Çalışmada tamamen "tabiî (doğrudan) gözlem" metodu kullanılmış olup aktarılan olayların hepsi yaşanmış olaylardır; asla hayalî bir konu yoktur. Olayların yorumları tabiatıyla yazara aittir. Konular; ilâhiyatçı ve sosyolog gözüyle değerlendirilmiş olup pratik kaynaklı ve pratiğe yönelik olarak işlenmiştir.
Keza huzur olayının basit bir olay olmadığına; kişi kadar aileleri, toplumu ve dünya toplumlarını ilgilendirdiğine; bu konuda her kesime sorumluluklar düştüğüne; huzurun sadece para ve şöhretle değil, aynı zamanda beden sağlığı kadar ruh sağlığıyla (ruhsal doyumla) da çok yakın ilişkisinin bulunduğuna dikkat çekilmiştir.
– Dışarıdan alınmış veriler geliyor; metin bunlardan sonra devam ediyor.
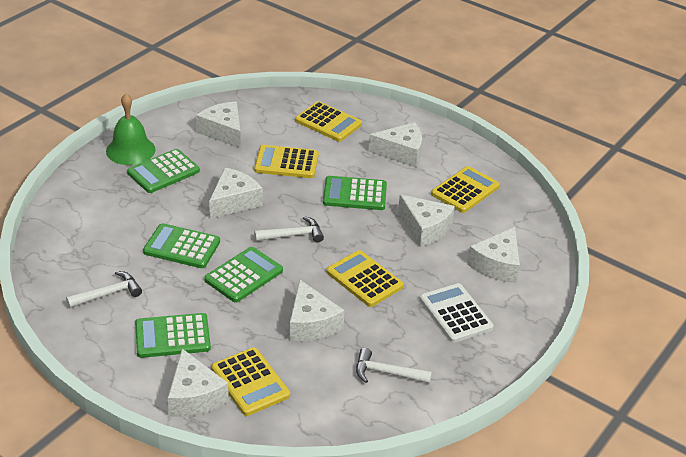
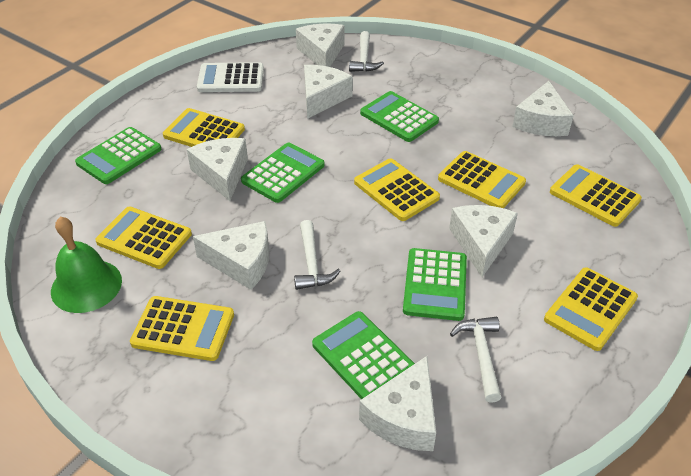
yellow calculator: 5 -> 7

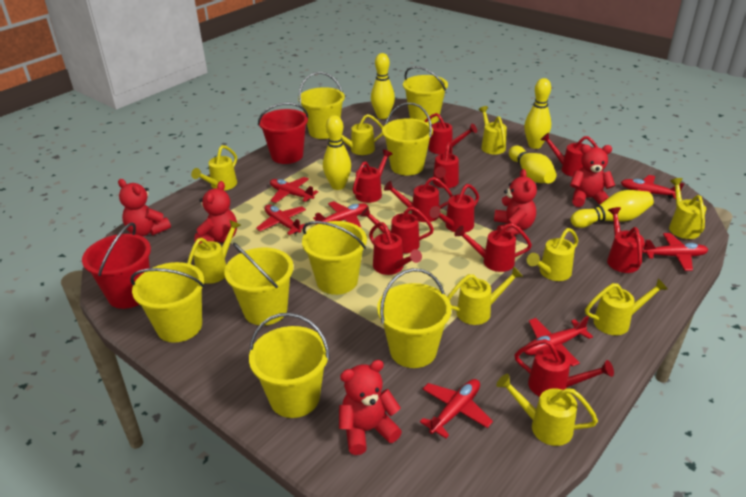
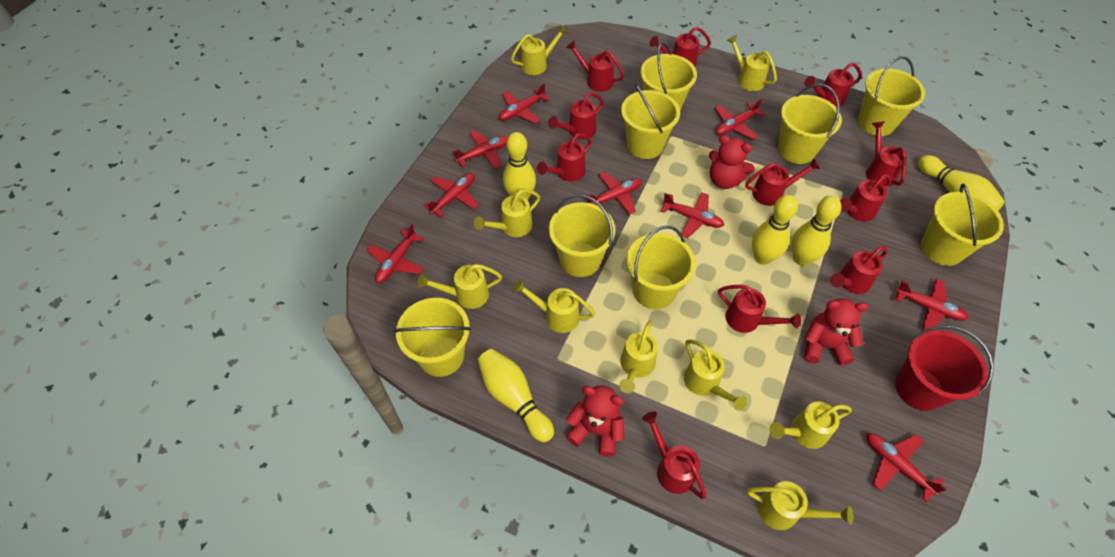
red bucket: 2 -> 1
red plane: 7 -> 9
red teddy bear: 5 -> 3

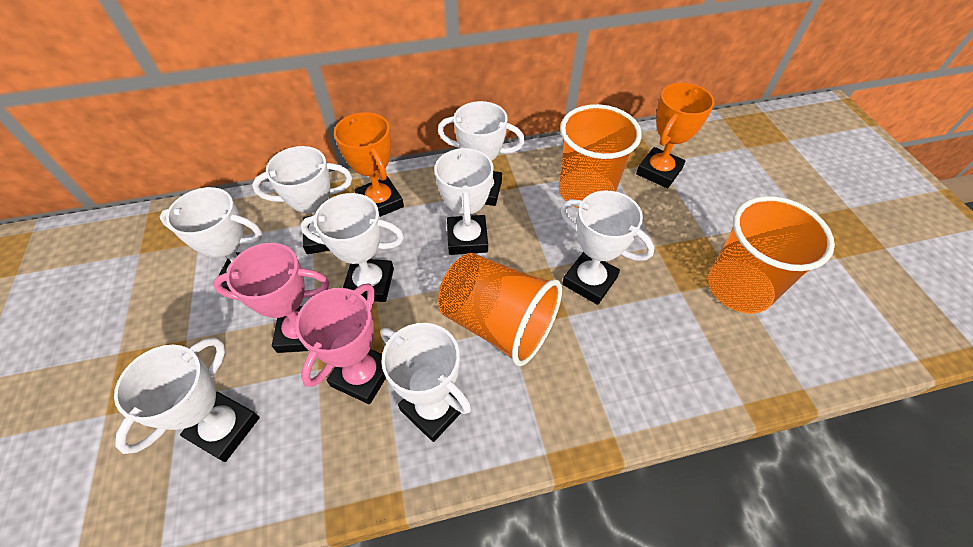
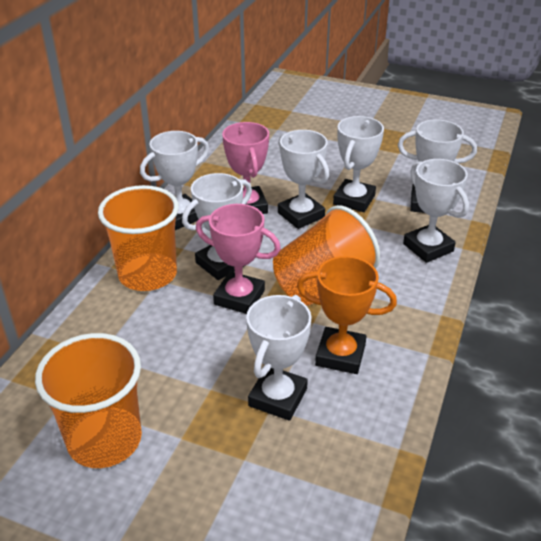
orange trophy: 2 -> 1
white trophy: 8 -> 7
Aktarılan bu tecrübeler neticesinde kişisel huzurun baş düşmanı olan stresi yenmenin yolları da gösterilmiştir.
Kitapta aktarılan olayların; özellikle psikologlara, psikiyatristlere, psiko-terapi ve aile terapisi uygulayanlara, benzer konularda araştırma yapanlara, sağlam birer malzeme teşkil edeceğine inanmaktadır.